## Task prompt
Only the pictures should be dropped; copy the rest of the entries exactly.

=-=-=-=-=

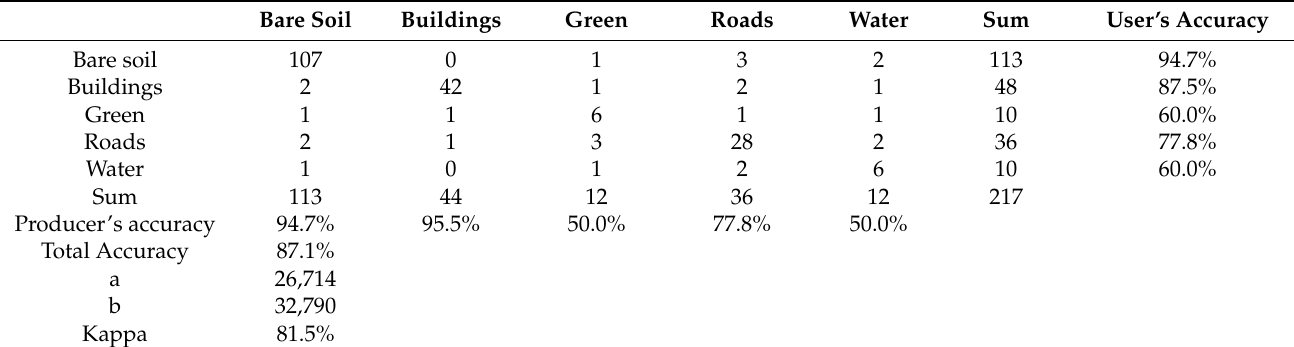
Figure 4. Land-use map of the study area. Table 1. Classification accuracy of land-use map.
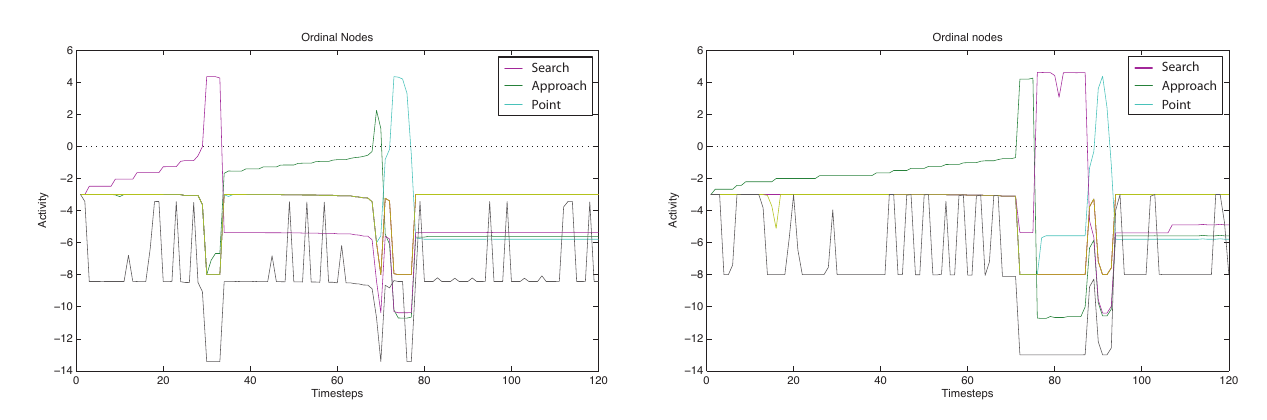
Figure 6. Activityofordinalnodesforallelementarybehaviorswhenthe Search behavior is explored first.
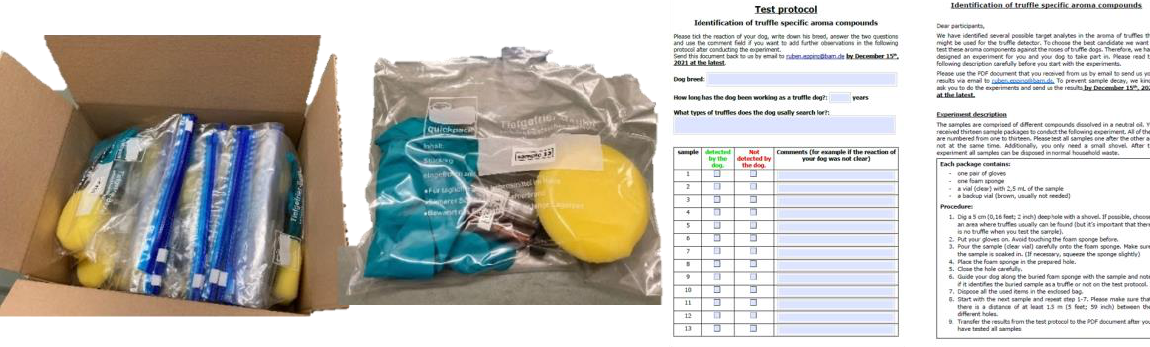
Figure 6. Sample package for the truffle dog experiment.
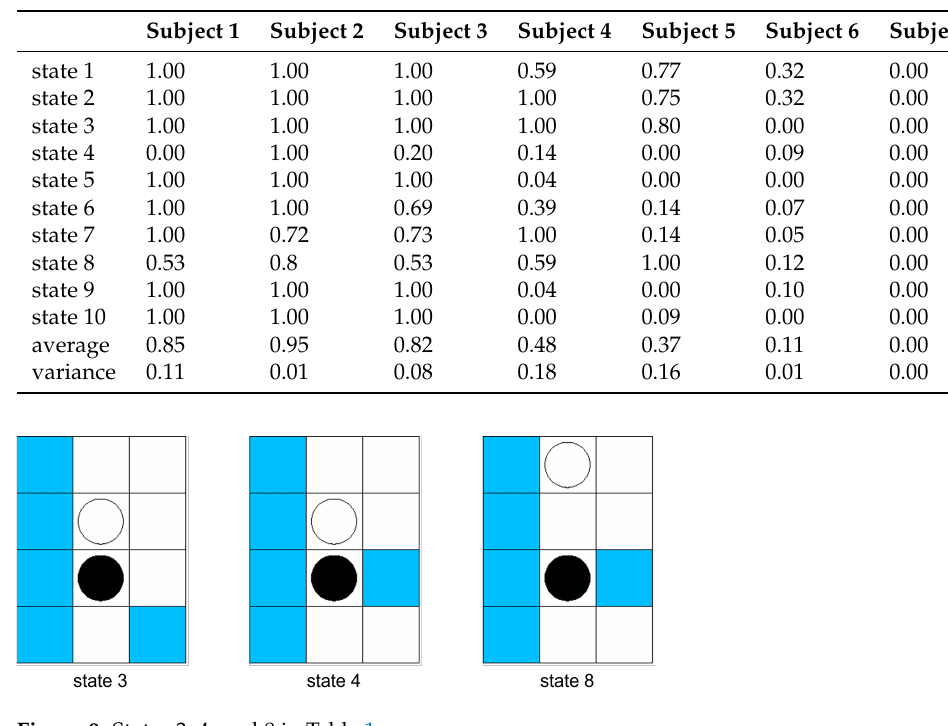
Table 1. Subjects’ scores in the second trial.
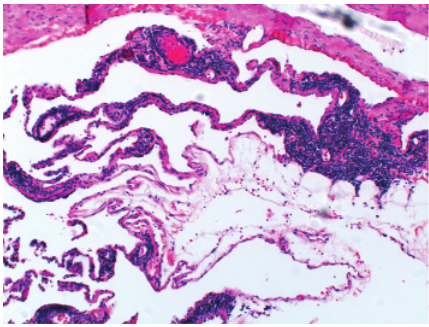
Figure 2: Configuration of the three ports that were utilized for the operative excision of the cyst.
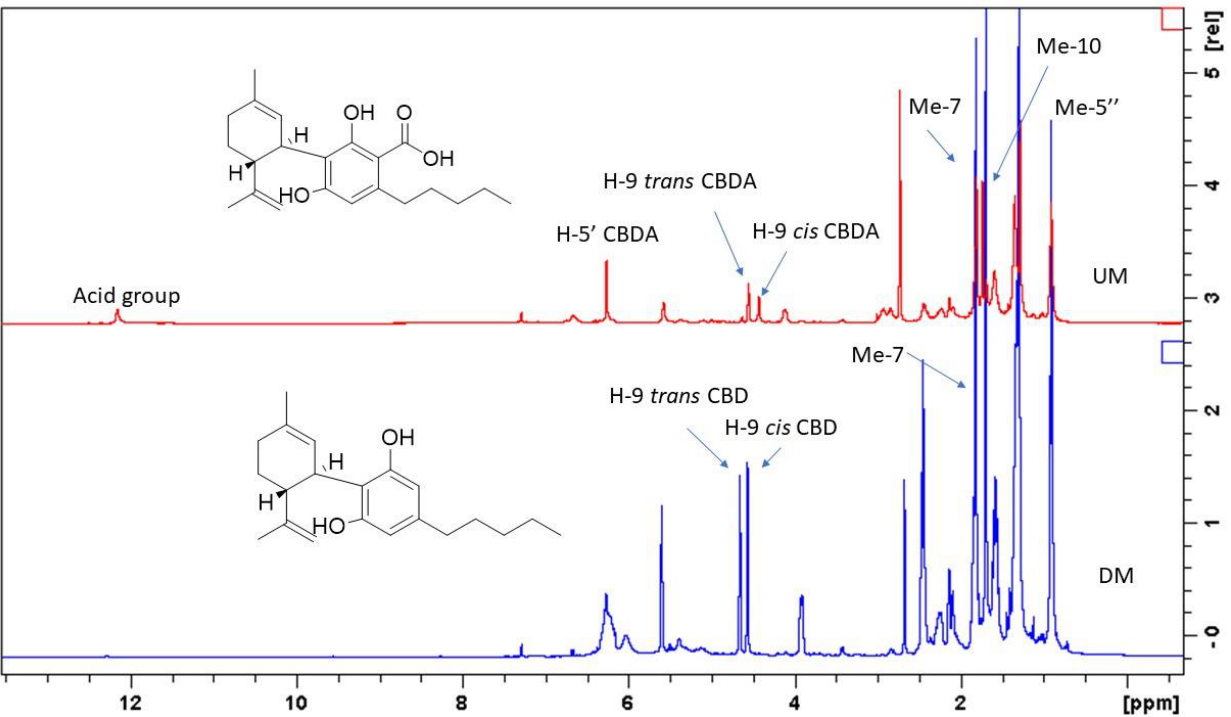
Figure 3. 1 H-NMR spectra showing the cannabinoids profiles of UM and DM chloroform extract.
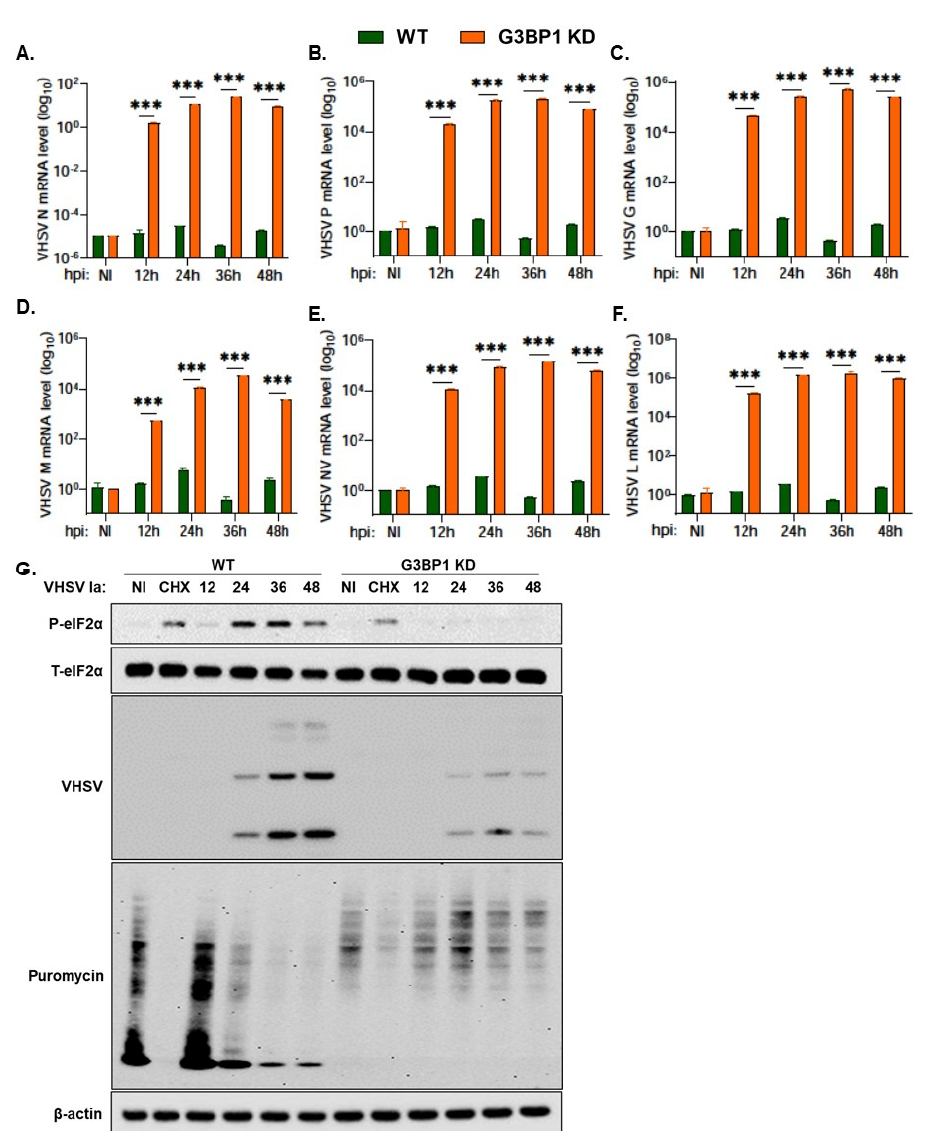
Figure 7. G3BP1 is required for viral protein expression. WT and G3BP1 KD cells were infected with VHSV Ia for indicated times at MOI = 1 and mRNA levels of ( A ) VHSV N, ( B ) VHSV P, ( C ) VHSV G, ( D ) VHSV M, ( E ) VHSV NV and ( F ) VHSV L was measured by qRT-PCR and normalized to spiked internal control and presented as fold change in expression compared to no treatment. ( G ) WT and G3BP1 KD cells were infected with VHSV Ia at MOI of 1. At indicated time points, cells were pulsed with puromycin (10 μ g/mL) for 20 min and cell lysates were analyzed by immunoblotting using antibodies against p-eIF2 α , T-eIF2 α , puromycin and viral proteins were detected using VHSV antibodies. β -actin was used as loading control. Data are representative from two individual experiments. The data represent mean ± SD; WT: wildtype; KD: knockdown; NI: not infected; CHX: cycloheximide. ***, p < 0.001.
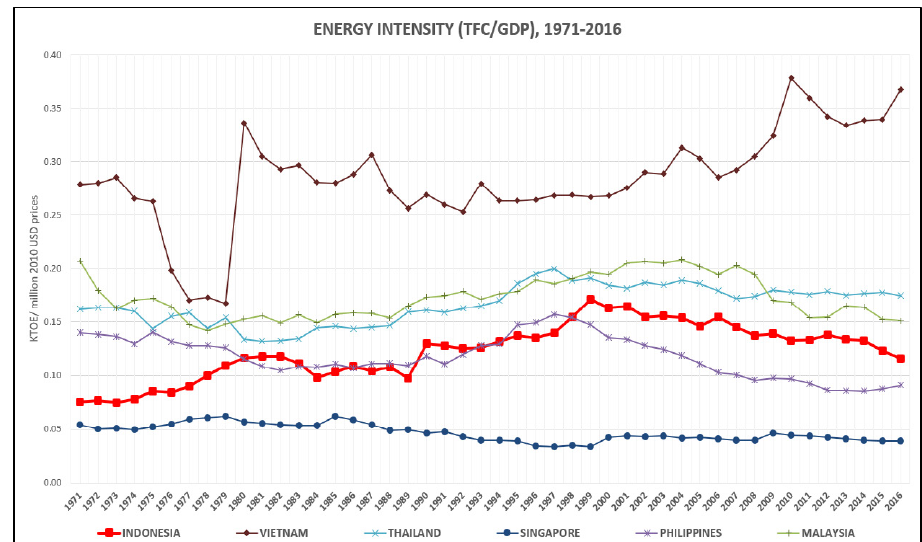
Fig. 1: Energy Intensity Comparison for six ASEAN countries, 1971-2016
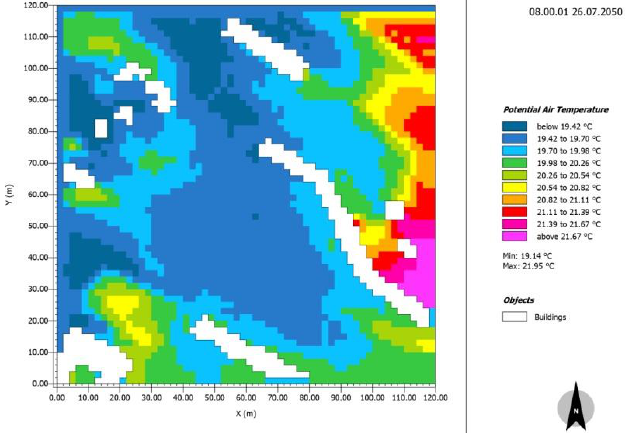
Figure 7. T3 ′ simulation for 8:00 am, 26 July 2020 (image generated by ENVI-met). Figure 7. T3 (cid:48) simulation for 8:00 a.m., 26 July 2020 (image generated by ENVI-met).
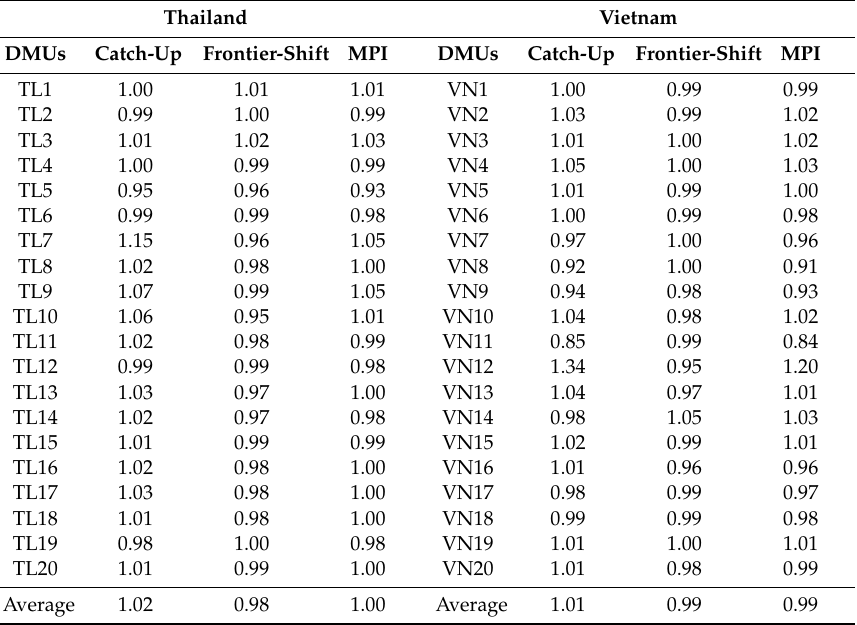
Table 9. E ffi ciency improvement during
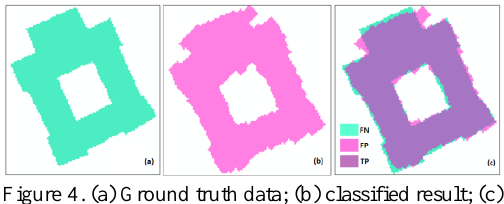
Figure 4. (a) Ground truth data; (b) classified result; (c)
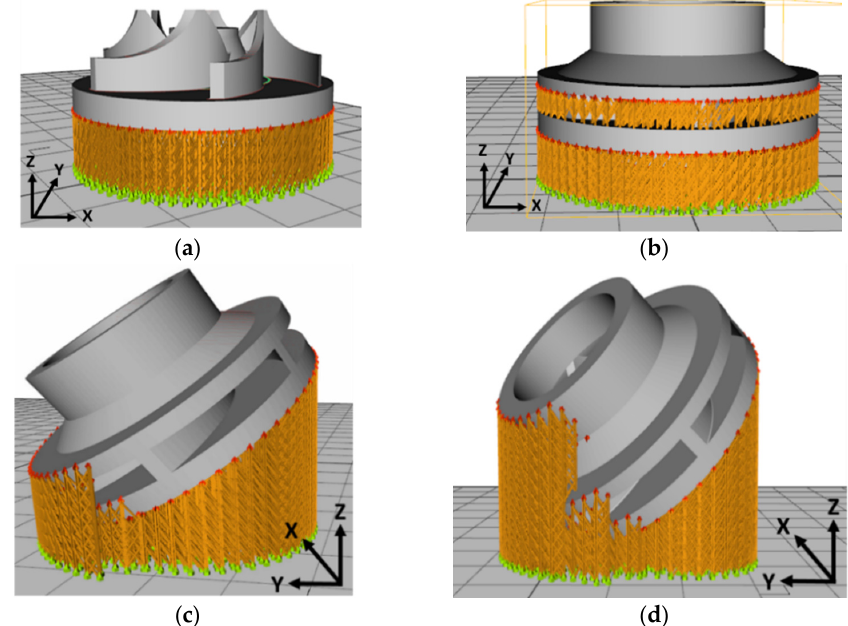
Figure 4. Building direction and support structure for the open and closed impeller models: ( a ) open impeller—built at orientation of Z axis (building direction); ( b ) closed impeller—built at orientation of Z axis (building direction); ( c ) closed impeller—built in orientation B + 32° (angled 32°); ( d ) closed impeller—built at orientation B + 45° (angled 45°).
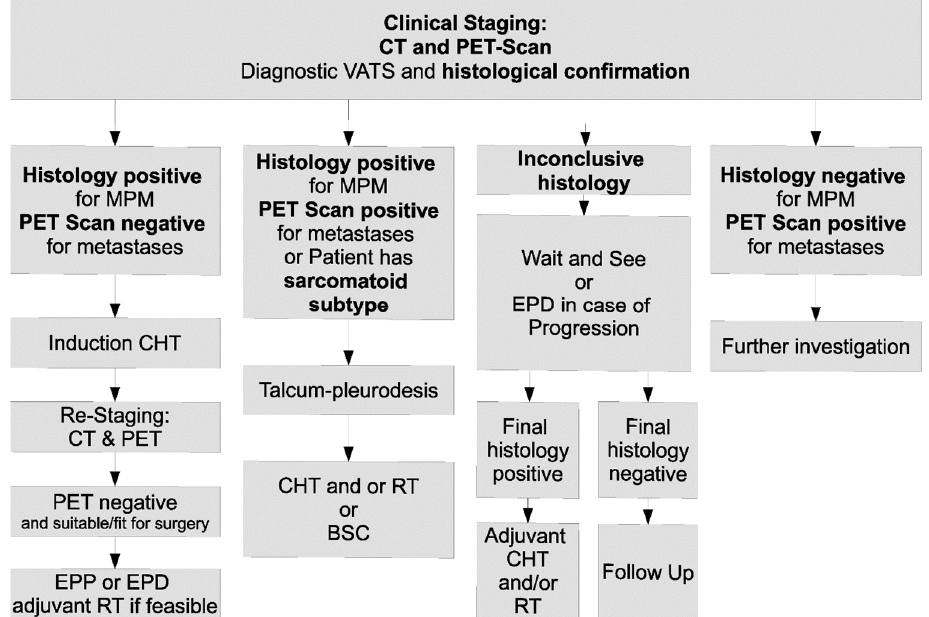
Figure 1. Algorithm of the treatment approach used in our institution. BSC best supportive care, CHT chemotherapy, CT computed tomography, EPD extended pleurectomy/decortication, EPP extrapleural pneumonectomy, MPM malignant pleural mesothelioma, PET positron emission tomography Scan, RT radiotherapy.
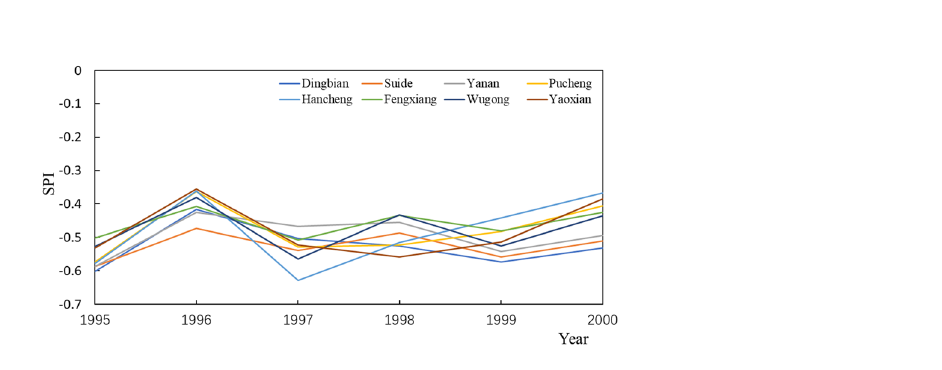
Figure 5. SPI changes at each site from 1995 to 2000.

=-=-=-=-=

## Answer box
Figure 4. Land-use map of the study area. Table 1. Classification accuracy of land-use map.
Figure 6. Activityofordinalnodesforallelementarybehaviorswhenthe Search behavior is explored first.
Figure 6. Sample package for the truffle dog experiment.
Table 1. Subjects’ scores in the second trial.
Figure 2: Configuration of the three ports that were utilized for the operative excision of the cyst.
Figure 3. 1 H-NMR spectra showing the cannabinoids profiles of UM and DM chloroform extract.
Figure 7. G3BP1 is required for viral protein expression. WT and G3BP1 KD cells were infected with VHSV Ia for indicated times at MOI = 1 and mRNA levels of ( A ) VHSV N, ( B ) VHSV P, ( C ) VHSV G, ( D ) VHSV M, ( E ) VHSV NV and ( F ) VHSV L was measured by qRT-PCR and normalized to spiked internal control and presented as fold change in expression compared to no treatment. ( G ) WT and G3BP1 KD cells were infected with VHSV Ia at MOI of 1. At indicated time points, cells were pulsed with puromycin (10 μ g/mL) for 20 min and cell lysates were analyzed by immunoblotting using antibodies against p-eIF2 α , T-eIF2 α , puromycin and viral proteins were detected using VHSV antibodies. β -actin was used as loading control. Data are representative from two individual experiments. The data represent mean ± SD; WT: wildtype; KD: knockdown; NI: not infected; CHX: cycloheximide. ***, p < 0.001.
Fig. 1: Energy Intensity Comparison for six ASEAN countries, 1971-2016
Figure 7. T3 ′ simulation for 8:00 am, 26 July 2020 (image generated by ENVI-met). Figure 7. T3 (cid:48) simulation for 8:00 a.m., 26 July 2020 (image generated by ENVI-met).
Table 9. E ffi ciency improvement during
Figure 4. (a) Ground truth data; (b) classified result; (c)
Figure 4. Building direction and support structure for the open and closed impeller models: ( a ) open impeller—built at orientation of Z axis (building direction); ( b ) closed impeller—built at orientation of Z axis (building direction); ( c ) closed impeller—built in orientation B + 32° (angled 32°); ( d ) closed impeller—built at orientation B + 45° (angled 45°).
Figure 1. Algorithm of the treatment approach used in our institution. BSC best supportive care, CHT chemotherapy, CT computed tomography, EPD extended pleurectomy/decortication, EPP extrapleural pneumonectomy, MPM malignant pleural mesothelioma, PET positron emission tomography Scan, RT radiotherapy.
Figure 5. SPI changes at each site from 1995 to 2000.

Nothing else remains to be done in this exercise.